→ Aim of the exercise:
Of the entries that follow, how many lines hold the string "middle"? Write the number and nothing more.

++++

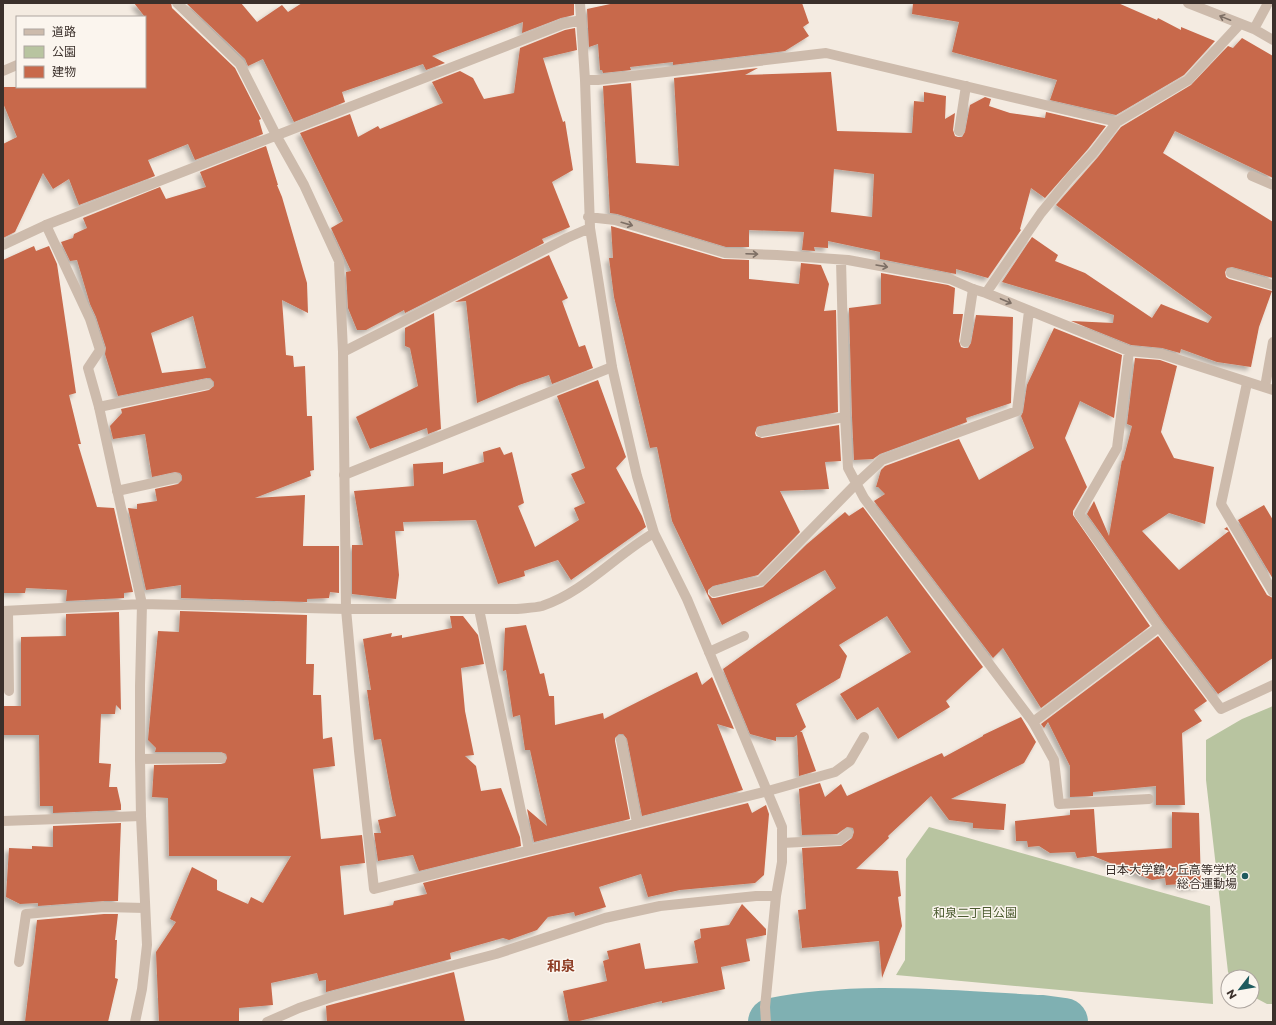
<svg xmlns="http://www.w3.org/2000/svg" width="1276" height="1025" viewBox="0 0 1276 1025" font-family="Montserrat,'Noto Sans JP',sans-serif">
<defs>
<filter id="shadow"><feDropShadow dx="-3.5" dy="3.5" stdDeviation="2" flood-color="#0004"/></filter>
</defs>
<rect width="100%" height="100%" fill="#f4ebe1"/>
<path fill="#b8c4a0" d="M1273 706V1004H1267L1252 996V977H1231L1228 972 1206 780V740L1242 719Z
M929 827 1210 906 1213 1004 896 975 905 960 906 859Z"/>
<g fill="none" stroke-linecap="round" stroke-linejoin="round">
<path stroke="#7fb0b2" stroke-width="48" d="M772 1022C861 1004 952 1015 1042 1019L1064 1022"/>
</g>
<path fill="#c8694b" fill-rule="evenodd" filter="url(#shadow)" d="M134 3H171L172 8 235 68 261 119 259 120 263 134 195 160 188 144 148 160 155 176 79 205 69 179 53 189 43 173 15 232 3 238V144L17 137 3 103V87H145V17Z
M186 3H241L257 22 282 5 288 12 302 3H574V15L561 18 522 33 523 22 432 56 445 63 426 70 423 64 342 92 345 102 294 122 263 59 248 66 245 59Z
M615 3H802L809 23 803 27 809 36 785 51 673 65V62L630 67 631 70 603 73 602 70H600L598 44 589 47 587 9Z
M913 3H1118L1157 20 1158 18 1181 30V27L1215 41 1184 75 1116 115 1050 100 1057 80 952 52 959 22 912 14Z
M575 28 577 50 543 58 563 122 565 121 573 170 552 182 570 227 542 239 544 243 405 313 404 310 366 330H357L348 308 346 272 351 271 331 228 343 221 300 133 350 114 358 137 378 126 380 129 443 103 432 82 460 71 473 78 484 99 514 93 520 48 565 30Z
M1242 38 1273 56V178L1175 131 1163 153 1273 222V278L1232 267 1227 268 1225 272 1226 277 1229 279 1272 291 1259 327 1251 367 1217 362 1181 349 1180 353 1162 348 1131 345 1071 321 1113 323 1114 315 1002 282 1032 237 1058 255 1055 261 1085 273 1152 318 1161 304 1208 323 1212 317 1056 205 1098 157 1121 127 1191 85 1228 46 1233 48Z
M758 68 745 75 831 72 837 131 912 133 914 101 924 102V92L946 96 945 119 955 113 953 130 955 136 958 137H962L965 132 970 105 985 97 991 99 989 106 1010 113 1045 118 1046 112 1106 126 1088 149 1045 198 1031 188 1020 229 1021 230 988 278 956 269V274L880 259V252L828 241V248L814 247 815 251 802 250 804 232 749 230V247H726L617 214 610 213 603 86 631 83 636 163 679 166 674 78ZM834 169 874 174 872 217 831 212Z
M266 146 278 185H277L282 197 307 283 308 313 282 300 286 355 293 356 294 367 305 366 307 416H312L314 470 310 471 311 476 255 498 305 495 303 546H339V593L330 592 329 598 307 599V602L181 598V585L146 590 128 508 137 509V504L157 501 155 489 178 484 182 480V476L180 473 175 472 152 477 145 434 113 439 110 426 122 413 121 409 209 390 214 386V382L210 378H207L118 396 105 354 106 348 96 317 90 304 77 260 70 261 61 242 73 238 74 234 87 228 83 218 160 187 166 199 206 187 200 172ZM193 316 206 368 162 373 151 333Z
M611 226 723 259 749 260V279L799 284 801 263 821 265 829 284 824 311 836 310 838 412 760 426 757 427 755 433 756 436 762 438 839 425 841 461 825 462 829 489 780 491 800 532 758 575 713 586 708 590V594L712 598H715L763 587 807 544 845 512 849 516 863 507 983 667 946 701 950 707 898 739 878 707 857 720 840 694 911 652 887 616 839 645 847 656 840 678 796 704 806 727 800 732H802L816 771 799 776 797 735 794 737H776V741L750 734 723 669 836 588 825 570 722 625 672 521 657 447 650 448 614 297 609 258H613Z
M34 246 36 251 49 246 57 264 76 393 69 395 81 444H78L97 507 114 508 133 592 124 593V598L66 601 67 590 26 588 25 593H3V260Z
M549 255 568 298 562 301 579 347 585 345 593 368 552 384 549 375 519 385 477 403 466 301 455 302Z
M881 273 948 285 955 288 953 314H963L959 341 961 347 964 348H968L971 343 976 315 1013 317 1011 403 966 418 967 422 880 454 873 459 854 460 852 417 849 308 881 304Z
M434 313 441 429 428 434 427 428 370 449 356 417 418 386 410 348 405 346V328Z
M1054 328 1122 355 1114 418 1080 401 1065 438 1087 487 1073 511V515L1150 626 1041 708 1003 648 993 658 874 501 885 494 878 487H876L881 470 885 466 959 439 979 480 1034 448 1021 416 1023 412 1027 385Z
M1135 358 1160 360 1177 366 1161 432 1174 458 1214 467 1205 524 1169 513 1142 531 1179 570 1229 531 1224 529 1227 527 1267 595 1273 598V658L1218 694 1164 623 1087 514 1094 501 1109 536 1122 460 1123 461 1132 426 1127 424Z
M598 380 626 457 616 468 642 516 646 527 571 580 558 560 524 571 525 576 498 584 476 520 403 522 404 531H395L399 575 396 599 352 594V545H363L354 491 414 486 413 464 443 462V474L484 462 483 452 500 447 504 455 512 452 524 503 518 506 535 547 579 520 574 508 585 503 571 474 585 468 557 396Z
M1264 505 1273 520V579L1238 520Z
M180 611 307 615 306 664H314L313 695H321L323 739 332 737 335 766 313 769 321 839 362 835 365 863 340 866 344 915 393 905 394 901 427 894 423 883 748 803 752 813 766 805 769 814 764 875 755 883 680 890 648 897 641 874 599 887 606 907 575 916 574 912 548 917 537 930 509 940 503 938 450 953 451 959 326 992V980L319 981 317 973 271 983 273 1005 239 1008V1022H159L156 952 176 922 170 919 192 867 217 880V890L248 904 251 897 263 903 291 856H169L168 798 152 797 154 765 221 764 225 763 227 758 226 754 221 752H155L156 748 148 740 158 631 179 632Z
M119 612 121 710 116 705 115 714H101L99 763 111 764 109 787H117L121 805V810L53 813V806H40L39 735H3V706H21V637L66 636V614Z
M450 616H463L478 635 484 664 461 668 465 711 474 755 465 756 476 766 481 791 501 788 520 837 521 846 419 871 413 855 378 861 374 833H381L378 820 396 816 392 799 381 739 374 740 367 690H371L363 639 392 633 391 637 402 635V638L452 628Z
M526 625 540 674 544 673 549 696H554L555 725 603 713 604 719 697 672 702 685 712 677 734 729 717 724 743 790 642 816 627 739 623 734H619L615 738V741L630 819 534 842 527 809 547 826 530 750H525L520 715 513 717 506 670 503 671 505 628Z
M1158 636 1207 701 1194 710 1202 721 1182 733 1185 805H1156V786L1093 792V796L1070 797V766L1048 722 1044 728 1041 724Z
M1021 717 1036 742 1024 763 951 799 1006 804 1004 830 973 828V823L949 820 931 796 888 836 889 838 856 869 898 871 901 896 898 897 902 926 882 978 879 941 802 948 798 910 806 909 802 848 841 846 852 838 854 832 853 828 847 827 837 834 802 835 799 789 820 783 825 797 841 784 847 796 942 753 944 757 983 736V735Z
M1094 809 1097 853 1172 848V812L1199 813 1201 886 1181 888V884L1166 885 1165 878 1152 880 1093 856 1077 858 1075 852 1050 853 1039 846 1028 847 1027 841H1016L1015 821 1070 815V810Z
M121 823 118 901H104L38 906V903L20 904 6 897 9 848 32 849V846L53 847V826Z
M742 904 766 929V935L746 939 750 961 721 967 725 989 662 1003V1001L575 1022H569L563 991 607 981 603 961 609 959 607 951 640 943 645 969 698 963 694 941 701 938 700 929 729 925Z
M104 914H118L115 940H117L115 978 118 979 108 1022H25L37 920Z
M454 972 465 1022H327L326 1006Z"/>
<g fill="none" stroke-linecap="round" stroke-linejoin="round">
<path stroke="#cdbbac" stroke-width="10" d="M3 71 17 65
M959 131 966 86
M1252 176 1273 185
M46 225 90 319 100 350 88 368 99 407 208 384
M1231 273 1273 285
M965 342 973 289
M1247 383 1221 504 1273 592
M1265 387 1273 342
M761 432 845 417
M344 475 612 367
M117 491 176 478
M346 609 359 751 374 889 768 791 835 772 850 761 864 737
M479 609 529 850
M8 611 9 691
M709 652 744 636
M1033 722 1159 627
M621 740 637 823
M140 759 221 758
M3 821 141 816
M782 843 840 840 848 833
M19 962 26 914 104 907 145 908"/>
<path stroke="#cdbbac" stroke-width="10" d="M177 3 240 64 276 135 304 185 339 261 343 352 346 609
M580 3 585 80 590 228 612 367 637 476 654 533 687 599 782 827V862L776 896 765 1007 766 1022
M1188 3 1254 29 1273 40
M1254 29 1268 3
M585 80H598L826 53 1117 122
M588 217 615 220 725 253 777 255 848 260 950 279 973 289 986 293 1129 351 1161 354 1273 390
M3 245 46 225 563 24 581 20
M841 260 845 417 848 468 864 498 1033 722 1054 760 1059 804 1149 799
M986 293 1041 213 1070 178 1093 153 1117 122 1188 80 1240 24
M1129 351 1117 448 1079 514 1159 627 1221 709 1273 685
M343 352 567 238 590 228
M99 407 142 604 140 686V759L141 816 147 945 142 989 135 1022
M714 592 761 581 856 484 882 460 1017 411 1029 311
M3 611 142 604 346 609H517C525 608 534 608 542 606 583 593 617 554 654 533
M267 1022 299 1008 332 997 496 954 605 918 660 906 756 896H776"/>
</g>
<defs><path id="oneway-shaft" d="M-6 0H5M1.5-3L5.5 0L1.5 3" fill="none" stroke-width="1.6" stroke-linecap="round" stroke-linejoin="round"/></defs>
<g stroke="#7d6f65">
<use href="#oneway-shaft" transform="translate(1225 18) rotate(-158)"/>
<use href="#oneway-shaft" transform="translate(627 224) rotate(16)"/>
<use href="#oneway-shaft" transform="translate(752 254) rotate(2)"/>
<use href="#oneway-shaft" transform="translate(882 266) rotate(10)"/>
<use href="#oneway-shaft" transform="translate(1006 301) rotate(23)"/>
</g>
<circle fill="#1f5a5e" stroke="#fbf5ee" stroke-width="1.5" cx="1245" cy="876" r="4"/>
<g text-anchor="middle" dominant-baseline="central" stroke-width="3" stroke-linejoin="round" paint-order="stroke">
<g font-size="12" fill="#3b302b" stroke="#fbf5ee" text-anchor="end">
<text x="1237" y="869">日本大学鶴ヶ丘高等学校<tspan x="1237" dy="14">総合運動場</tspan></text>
</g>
<g font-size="12" fill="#4a5a2e" stroke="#fbf5ee">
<text x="975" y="912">和泉二丁目公園</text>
</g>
<g font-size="14" font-weight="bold" fill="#8c3b22" stroke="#fbf5ee">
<text x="561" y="966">和泉</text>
</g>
</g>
<rect width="1276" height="1025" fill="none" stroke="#3b302b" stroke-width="8"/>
<rect x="16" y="16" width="130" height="72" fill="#fbf5ee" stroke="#aea6a0"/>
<rect x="24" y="29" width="20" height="6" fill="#cdbbac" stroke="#aea6a0"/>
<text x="52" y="36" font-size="12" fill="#3b302b">道路</text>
<rect x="24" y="46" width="20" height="12" fill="#b8c4a0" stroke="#aea6a0"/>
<text x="52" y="56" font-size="12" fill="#3b302b">公園</text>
<rect x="24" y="66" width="20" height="12" fill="#c8694b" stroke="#aea6a0"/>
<text x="52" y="76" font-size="12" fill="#3b302b">建物</text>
<g transform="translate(1240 989) rotate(239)"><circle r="19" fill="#fbf5ee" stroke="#aea6a0"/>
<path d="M0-3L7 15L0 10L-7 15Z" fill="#1f5a5e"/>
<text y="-6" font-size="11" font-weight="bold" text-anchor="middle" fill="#3b302b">N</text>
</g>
</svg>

++++

→ Response area:
2